• _Data entries_
·····

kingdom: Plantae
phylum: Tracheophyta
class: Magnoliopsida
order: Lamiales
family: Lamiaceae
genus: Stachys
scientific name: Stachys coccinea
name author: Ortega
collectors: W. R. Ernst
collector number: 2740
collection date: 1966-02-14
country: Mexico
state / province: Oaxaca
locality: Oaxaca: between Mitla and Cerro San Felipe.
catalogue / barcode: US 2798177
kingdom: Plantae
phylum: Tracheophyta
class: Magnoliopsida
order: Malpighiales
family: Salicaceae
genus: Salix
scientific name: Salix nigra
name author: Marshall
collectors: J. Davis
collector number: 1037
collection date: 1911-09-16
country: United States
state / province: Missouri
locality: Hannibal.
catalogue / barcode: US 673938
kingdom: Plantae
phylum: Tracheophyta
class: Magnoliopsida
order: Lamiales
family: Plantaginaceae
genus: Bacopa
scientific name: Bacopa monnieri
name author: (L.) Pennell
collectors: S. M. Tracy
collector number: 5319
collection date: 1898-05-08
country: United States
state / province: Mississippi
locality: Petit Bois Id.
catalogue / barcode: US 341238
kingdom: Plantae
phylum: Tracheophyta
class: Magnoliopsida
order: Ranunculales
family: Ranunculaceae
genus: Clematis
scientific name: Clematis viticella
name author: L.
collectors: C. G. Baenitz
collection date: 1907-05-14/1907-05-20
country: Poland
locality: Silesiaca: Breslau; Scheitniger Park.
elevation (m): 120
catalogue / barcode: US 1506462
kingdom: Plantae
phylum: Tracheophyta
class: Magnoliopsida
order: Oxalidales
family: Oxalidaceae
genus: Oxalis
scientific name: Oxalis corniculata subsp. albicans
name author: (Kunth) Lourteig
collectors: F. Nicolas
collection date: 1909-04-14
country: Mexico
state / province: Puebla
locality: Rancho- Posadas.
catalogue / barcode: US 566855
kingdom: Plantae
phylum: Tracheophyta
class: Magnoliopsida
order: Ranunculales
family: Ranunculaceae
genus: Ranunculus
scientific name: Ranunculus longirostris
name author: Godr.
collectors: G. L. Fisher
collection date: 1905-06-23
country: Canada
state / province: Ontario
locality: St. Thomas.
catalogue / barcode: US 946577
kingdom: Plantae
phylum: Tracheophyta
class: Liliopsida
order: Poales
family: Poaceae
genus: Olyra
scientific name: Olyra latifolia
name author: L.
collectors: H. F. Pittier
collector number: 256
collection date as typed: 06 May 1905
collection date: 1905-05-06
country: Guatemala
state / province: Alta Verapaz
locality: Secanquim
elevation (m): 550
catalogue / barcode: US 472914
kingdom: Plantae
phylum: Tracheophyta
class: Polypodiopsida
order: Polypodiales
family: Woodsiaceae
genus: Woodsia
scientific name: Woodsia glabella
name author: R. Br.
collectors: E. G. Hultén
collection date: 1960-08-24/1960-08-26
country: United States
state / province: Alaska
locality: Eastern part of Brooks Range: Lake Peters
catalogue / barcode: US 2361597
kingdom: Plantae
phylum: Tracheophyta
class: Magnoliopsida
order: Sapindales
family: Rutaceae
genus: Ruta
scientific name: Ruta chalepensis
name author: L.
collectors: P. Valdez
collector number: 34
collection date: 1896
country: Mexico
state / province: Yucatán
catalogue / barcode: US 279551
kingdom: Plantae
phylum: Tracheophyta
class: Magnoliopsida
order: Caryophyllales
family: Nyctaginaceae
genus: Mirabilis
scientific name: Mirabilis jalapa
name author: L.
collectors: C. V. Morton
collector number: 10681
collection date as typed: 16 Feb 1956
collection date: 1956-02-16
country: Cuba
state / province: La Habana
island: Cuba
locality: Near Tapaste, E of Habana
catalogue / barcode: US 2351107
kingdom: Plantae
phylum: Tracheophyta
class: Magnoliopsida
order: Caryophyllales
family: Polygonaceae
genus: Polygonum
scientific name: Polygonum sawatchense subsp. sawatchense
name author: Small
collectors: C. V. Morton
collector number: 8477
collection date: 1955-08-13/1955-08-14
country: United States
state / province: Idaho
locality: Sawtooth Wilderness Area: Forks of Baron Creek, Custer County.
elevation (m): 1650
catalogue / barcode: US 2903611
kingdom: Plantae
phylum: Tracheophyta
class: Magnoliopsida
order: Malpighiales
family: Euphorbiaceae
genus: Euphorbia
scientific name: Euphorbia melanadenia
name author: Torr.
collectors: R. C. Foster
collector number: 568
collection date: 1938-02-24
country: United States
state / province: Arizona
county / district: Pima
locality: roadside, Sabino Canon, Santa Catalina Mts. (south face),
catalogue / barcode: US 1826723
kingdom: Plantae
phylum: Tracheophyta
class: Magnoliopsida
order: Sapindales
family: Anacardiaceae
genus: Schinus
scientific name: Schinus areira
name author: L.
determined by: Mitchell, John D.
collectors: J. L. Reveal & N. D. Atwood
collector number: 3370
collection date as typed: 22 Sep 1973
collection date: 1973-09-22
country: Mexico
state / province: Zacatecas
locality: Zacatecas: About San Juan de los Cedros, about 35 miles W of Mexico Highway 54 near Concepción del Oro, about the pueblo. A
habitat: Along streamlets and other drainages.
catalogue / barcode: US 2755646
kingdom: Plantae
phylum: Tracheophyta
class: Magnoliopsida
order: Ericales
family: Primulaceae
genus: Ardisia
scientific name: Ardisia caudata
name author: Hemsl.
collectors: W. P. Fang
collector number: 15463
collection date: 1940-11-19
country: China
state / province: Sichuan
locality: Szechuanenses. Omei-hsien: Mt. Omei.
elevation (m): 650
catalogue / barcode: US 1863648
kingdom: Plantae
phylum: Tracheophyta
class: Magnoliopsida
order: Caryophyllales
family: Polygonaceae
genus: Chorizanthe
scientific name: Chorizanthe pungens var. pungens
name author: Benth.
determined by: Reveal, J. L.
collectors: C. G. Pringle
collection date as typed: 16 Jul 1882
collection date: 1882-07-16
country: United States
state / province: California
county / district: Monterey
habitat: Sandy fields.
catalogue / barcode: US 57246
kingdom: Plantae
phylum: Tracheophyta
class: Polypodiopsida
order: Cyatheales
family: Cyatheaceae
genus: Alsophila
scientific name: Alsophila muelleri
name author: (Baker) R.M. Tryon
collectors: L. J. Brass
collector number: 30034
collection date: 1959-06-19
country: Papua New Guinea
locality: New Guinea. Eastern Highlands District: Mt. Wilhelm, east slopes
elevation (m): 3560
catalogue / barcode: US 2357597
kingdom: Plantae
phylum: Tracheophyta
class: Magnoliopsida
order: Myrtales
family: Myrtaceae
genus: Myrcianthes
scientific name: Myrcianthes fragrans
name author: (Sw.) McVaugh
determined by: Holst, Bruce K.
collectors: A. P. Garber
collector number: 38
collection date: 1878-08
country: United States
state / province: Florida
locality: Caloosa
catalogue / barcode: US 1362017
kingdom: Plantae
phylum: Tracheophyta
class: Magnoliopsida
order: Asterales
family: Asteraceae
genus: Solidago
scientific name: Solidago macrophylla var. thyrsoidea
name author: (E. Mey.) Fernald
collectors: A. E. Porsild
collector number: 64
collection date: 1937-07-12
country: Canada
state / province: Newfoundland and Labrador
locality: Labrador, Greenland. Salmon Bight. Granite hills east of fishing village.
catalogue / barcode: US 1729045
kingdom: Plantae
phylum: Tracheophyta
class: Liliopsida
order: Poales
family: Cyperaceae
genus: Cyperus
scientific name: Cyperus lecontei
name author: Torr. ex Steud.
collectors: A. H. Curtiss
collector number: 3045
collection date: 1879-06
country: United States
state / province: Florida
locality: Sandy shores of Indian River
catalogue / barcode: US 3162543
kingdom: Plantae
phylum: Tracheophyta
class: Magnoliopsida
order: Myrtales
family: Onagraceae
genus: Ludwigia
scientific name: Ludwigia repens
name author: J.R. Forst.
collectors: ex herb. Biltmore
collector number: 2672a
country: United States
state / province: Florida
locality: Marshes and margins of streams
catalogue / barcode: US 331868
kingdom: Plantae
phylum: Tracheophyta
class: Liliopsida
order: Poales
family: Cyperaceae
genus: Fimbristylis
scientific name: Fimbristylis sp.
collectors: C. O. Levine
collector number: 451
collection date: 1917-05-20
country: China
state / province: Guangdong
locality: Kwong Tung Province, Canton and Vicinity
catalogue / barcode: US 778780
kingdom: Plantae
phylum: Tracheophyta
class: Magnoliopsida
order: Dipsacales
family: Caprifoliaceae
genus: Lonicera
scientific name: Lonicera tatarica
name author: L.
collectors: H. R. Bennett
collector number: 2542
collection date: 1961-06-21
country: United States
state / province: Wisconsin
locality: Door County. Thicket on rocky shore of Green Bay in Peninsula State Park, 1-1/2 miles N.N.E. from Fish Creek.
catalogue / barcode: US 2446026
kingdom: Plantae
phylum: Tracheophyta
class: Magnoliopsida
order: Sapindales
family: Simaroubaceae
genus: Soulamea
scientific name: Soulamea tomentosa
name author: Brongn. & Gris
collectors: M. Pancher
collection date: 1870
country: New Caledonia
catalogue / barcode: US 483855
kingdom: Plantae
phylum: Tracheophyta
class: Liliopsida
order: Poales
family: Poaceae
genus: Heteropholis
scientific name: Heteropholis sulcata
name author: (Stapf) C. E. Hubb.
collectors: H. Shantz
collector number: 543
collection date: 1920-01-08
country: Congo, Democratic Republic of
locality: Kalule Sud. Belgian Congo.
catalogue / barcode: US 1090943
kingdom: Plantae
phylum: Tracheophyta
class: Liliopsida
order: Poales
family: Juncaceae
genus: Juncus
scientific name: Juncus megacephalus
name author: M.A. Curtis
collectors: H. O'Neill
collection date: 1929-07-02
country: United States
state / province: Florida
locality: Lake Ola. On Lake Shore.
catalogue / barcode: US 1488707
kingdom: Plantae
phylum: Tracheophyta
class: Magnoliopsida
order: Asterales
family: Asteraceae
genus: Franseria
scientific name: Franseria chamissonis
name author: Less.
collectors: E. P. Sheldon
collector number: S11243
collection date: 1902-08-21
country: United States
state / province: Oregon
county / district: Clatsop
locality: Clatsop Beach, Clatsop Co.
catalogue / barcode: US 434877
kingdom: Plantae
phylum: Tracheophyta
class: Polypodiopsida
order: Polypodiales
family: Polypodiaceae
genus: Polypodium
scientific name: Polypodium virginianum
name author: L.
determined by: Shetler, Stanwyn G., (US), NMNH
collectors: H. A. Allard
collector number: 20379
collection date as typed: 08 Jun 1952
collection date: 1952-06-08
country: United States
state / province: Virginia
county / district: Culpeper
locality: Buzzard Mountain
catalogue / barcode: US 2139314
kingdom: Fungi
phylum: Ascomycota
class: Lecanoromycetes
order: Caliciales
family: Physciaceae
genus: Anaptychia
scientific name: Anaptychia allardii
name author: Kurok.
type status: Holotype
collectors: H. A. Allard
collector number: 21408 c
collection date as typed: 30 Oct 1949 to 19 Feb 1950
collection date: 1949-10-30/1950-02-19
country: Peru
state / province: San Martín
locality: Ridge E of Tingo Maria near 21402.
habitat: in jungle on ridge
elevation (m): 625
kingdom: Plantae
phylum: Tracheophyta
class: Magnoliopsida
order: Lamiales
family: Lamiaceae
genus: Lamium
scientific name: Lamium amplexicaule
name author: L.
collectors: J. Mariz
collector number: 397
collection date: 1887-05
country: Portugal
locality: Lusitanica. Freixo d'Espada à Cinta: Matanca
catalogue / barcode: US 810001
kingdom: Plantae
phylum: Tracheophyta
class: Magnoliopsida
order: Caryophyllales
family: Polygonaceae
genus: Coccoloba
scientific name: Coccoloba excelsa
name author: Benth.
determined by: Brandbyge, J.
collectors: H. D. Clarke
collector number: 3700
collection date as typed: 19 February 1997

·····

• _Set problem_
Retype the entries from their first line up to and including the line with "genus: Oxalis", reproducing each line without any change.

• _Answer to the task_
kingdom: Plantae
phylum: Tracheophyta
class: Magnoliopsida
order: Lamiales
family: Lamiaceae
genus: Stachys
scientific name: Stachys coccinea
name author: Ortega
collectors: W. R. Ernst
collector number: 2740
collection date: 1966-02-14
country: Mexico
state / province: Oaxaca
locality: Oaxaca: between Mitla and Cerro San Felipe.
catalogue / barcode: US 2798177
kingdom: Plantae
phylum: Tracheophyta
class: Magnoliopsida
order: Malpighiales
family: Salicaceae
genus: Salix
scientific name: Salix nigra
name author: Marshall
collectors: J. Davis
collector number: 1037
collection date: 1911-09-16
country: United States
state / province: Missouri
locality: Hannibal.
catalogue / barcode: US 673938
kingdom: Plantae
phylum: Tracheophyta
class: Magnoliopsida
order: Lamiales
family: Plantaginaceae
genus: Bacopa
scientific name: Bacopa monnieri
name author: (L.) Pennell
collectors: S. M. Tracy
collector number: 5319
collection date: 1898-05-08
country: United States
state / province: Mississippi
locality: Petit Bois Id.
catalogue / barcode: US 341238
kingdom: Plantae
phylum: Tracheophyta
class: Magnoliopsida
order: Ranunculales
family: Ranunculaceae
genus: Clematis
scientific name: Clematis viticella
name author: L.
collectors: C. G. Baenitz
collection date: 1907-05-14/1907-05-20
country: Poland
locality: Silesiaca: Breslau; Scheitniger Park.
elevation (m): 120
catalogue / barcode: US 1506462
kingdom: Plantae
phylum: Tracheophyta
class: Magnoliopsida
order: Oxalidales
family: Oxalidaceae
genus: Oxalis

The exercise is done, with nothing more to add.